**The task:** Output exactly the lines from the one containing "ديسمبر 2025" through the final line of the entries below, both included, and skip the pictures.

**Transcribed page contents:**
+++++

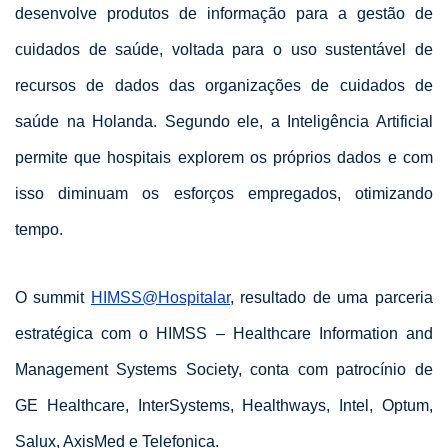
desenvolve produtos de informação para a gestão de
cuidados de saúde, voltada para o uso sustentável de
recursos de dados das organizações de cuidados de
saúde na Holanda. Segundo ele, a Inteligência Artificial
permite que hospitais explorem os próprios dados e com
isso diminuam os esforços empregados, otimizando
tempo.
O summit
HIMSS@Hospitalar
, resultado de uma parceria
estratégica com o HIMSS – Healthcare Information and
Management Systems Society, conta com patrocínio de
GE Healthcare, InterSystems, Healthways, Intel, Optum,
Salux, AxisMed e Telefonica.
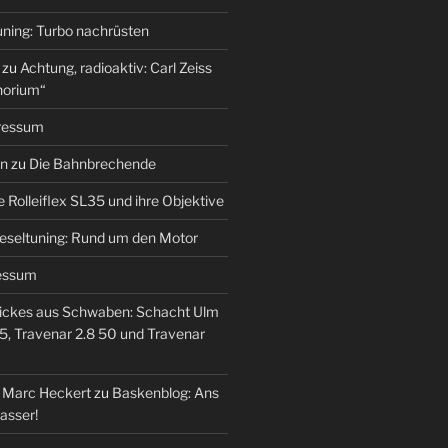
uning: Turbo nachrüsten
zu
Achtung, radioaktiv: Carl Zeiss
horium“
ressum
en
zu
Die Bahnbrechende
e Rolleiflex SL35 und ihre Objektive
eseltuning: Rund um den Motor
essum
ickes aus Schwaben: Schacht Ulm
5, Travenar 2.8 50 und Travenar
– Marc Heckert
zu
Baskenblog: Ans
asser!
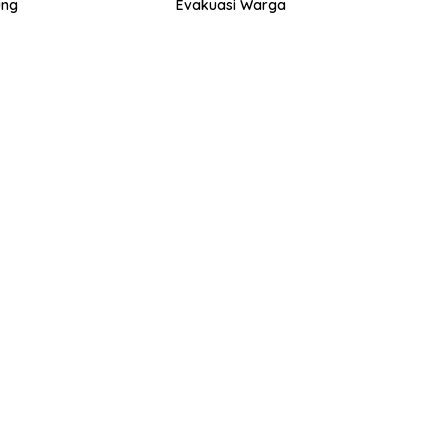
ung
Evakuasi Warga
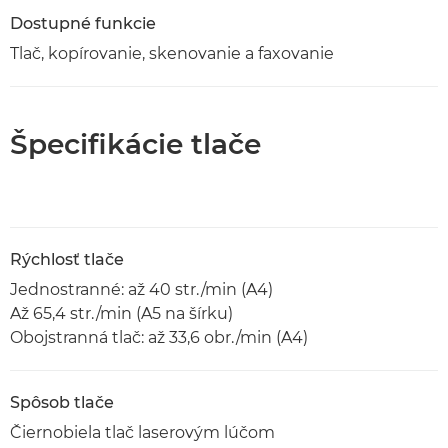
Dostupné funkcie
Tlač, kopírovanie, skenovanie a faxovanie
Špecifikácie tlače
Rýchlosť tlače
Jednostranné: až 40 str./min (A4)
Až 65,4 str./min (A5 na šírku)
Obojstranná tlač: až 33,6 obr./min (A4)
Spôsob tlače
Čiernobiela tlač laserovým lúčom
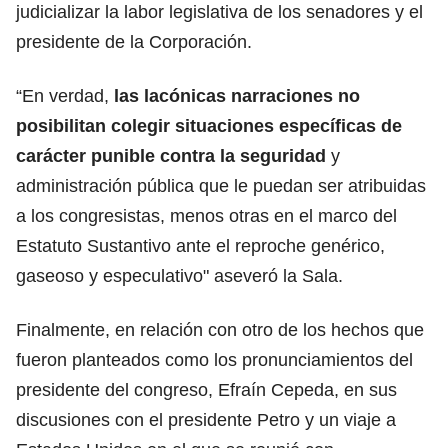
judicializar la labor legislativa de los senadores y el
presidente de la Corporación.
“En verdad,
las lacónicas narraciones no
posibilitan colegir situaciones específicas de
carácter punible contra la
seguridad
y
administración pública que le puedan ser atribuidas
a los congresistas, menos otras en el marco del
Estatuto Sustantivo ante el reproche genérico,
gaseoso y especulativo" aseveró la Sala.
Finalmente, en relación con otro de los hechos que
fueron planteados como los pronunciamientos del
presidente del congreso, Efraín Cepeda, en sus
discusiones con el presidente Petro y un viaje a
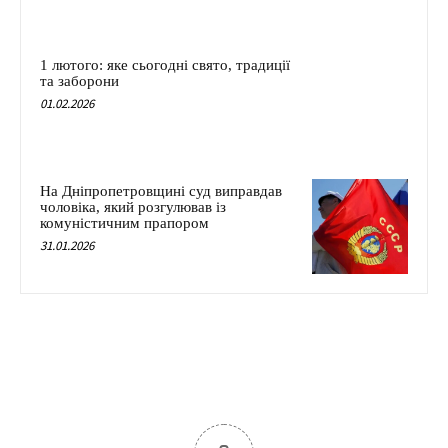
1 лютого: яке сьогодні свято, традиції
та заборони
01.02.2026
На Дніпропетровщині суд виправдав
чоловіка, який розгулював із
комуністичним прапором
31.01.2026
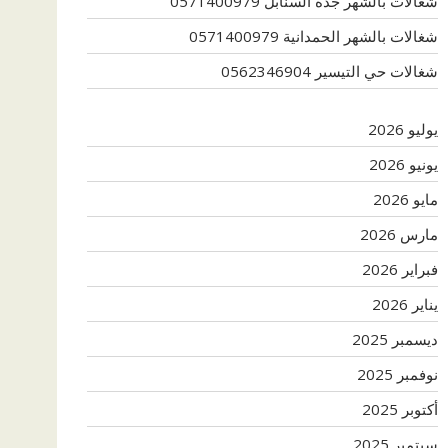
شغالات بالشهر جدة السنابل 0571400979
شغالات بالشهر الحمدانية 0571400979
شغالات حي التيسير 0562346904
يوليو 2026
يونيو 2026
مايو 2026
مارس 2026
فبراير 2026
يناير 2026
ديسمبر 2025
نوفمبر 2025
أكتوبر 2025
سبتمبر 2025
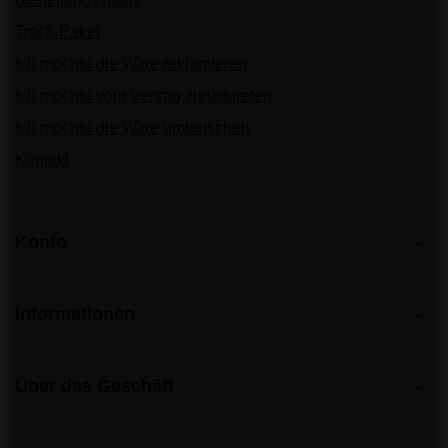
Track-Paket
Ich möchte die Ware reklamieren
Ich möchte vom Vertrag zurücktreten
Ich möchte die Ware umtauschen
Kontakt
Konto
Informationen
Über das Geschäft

+++++

**Solution:**
ديسمبر 2025
نوفمبر 2025
أكتوبر 2025
سبتمبر 2025
Track-Paket
Ich möchte die Ware reklamieren
Ich möchte vom Vertrag zurücktreten
Ich möchte die Ware umtauschen
Kontakt
Konto
Informationen
Über das Geschäft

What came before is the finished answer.